WHAT IS NEEDED: The line containing "all verticals. It" and every line after it through the end of the records: return those exactly, and nothing more.

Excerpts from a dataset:
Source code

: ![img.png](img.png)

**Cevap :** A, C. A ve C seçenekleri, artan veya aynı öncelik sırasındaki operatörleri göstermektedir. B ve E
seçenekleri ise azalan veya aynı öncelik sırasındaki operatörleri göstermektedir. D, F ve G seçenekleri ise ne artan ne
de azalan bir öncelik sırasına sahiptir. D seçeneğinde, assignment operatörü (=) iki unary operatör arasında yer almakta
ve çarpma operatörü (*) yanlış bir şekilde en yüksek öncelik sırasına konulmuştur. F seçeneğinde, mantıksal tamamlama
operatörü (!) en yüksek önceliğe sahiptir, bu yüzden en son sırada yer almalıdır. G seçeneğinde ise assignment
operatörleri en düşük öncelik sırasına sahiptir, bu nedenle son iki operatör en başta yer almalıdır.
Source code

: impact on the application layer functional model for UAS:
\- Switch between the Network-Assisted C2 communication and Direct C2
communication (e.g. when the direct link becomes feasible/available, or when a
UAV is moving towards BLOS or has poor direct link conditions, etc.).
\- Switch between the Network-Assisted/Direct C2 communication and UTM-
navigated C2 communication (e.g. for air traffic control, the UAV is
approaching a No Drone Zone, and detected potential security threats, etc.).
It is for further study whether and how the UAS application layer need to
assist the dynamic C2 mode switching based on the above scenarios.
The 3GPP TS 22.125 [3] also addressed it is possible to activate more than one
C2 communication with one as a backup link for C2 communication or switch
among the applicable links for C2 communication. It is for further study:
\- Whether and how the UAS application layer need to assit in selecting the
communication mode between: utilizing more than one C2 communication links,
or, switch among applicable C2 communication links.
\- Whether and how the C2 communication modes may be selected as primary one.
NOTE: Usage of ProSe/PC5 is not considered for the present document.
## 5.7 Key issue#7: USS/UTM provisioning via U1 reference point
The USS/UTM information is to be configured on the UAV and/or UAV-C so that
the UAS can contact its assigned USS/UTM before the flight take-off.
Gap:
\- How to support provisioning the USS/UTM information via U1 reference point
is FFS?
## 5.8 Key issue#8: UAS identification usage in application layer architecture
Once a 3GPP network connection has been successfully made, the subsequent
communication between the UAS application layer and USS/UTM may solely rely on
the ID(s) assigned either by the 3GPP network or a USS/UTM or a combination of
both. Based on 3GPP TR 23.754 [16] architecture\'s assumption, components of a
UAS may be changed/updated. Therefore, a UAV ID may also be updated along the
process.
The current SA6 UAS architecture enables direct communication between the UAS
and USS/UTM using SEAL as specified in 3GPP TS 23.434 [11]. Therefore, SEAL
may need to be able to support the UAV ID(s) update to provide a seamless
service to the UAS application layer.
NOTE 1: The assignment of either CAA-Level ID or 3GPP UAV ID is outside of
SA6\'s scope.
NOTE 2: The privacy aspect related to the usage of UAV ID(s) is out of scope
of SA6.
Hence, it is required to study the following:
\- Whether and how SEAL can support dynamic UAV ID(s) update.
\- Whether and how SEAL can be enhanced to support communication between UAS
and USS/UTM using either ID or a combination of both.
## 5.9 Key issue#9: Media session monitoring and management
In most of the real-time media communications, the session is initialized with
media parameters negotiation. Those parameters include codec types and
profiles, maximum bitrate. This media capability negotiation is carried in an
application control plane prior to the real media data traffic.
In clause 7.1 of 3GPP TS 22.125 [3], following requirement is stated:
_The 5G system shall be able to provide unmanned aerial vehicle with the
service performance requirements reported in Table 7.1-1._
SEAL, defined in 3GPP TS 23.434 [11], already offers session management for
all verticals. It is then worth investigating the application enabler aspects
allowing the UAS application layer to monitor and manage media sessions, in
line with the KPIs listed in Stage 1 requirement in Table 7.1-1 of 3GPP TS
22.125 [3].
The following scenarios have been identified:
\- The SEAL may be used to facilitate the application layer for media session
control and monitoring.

YOUR RESPONSE:
all verticals. It is then worth investigating the application enabler aspects
allowing the UAS application layer to monitor and manage media sessions, in
line with the KPIs listed in Stage 1 requirement in Table 7.1-1 of 3GPP TS
22.125 [3].
The following scenarios have been identified:
\- The SEAL may be used to facilitate the application layer for media session
control and monitoring.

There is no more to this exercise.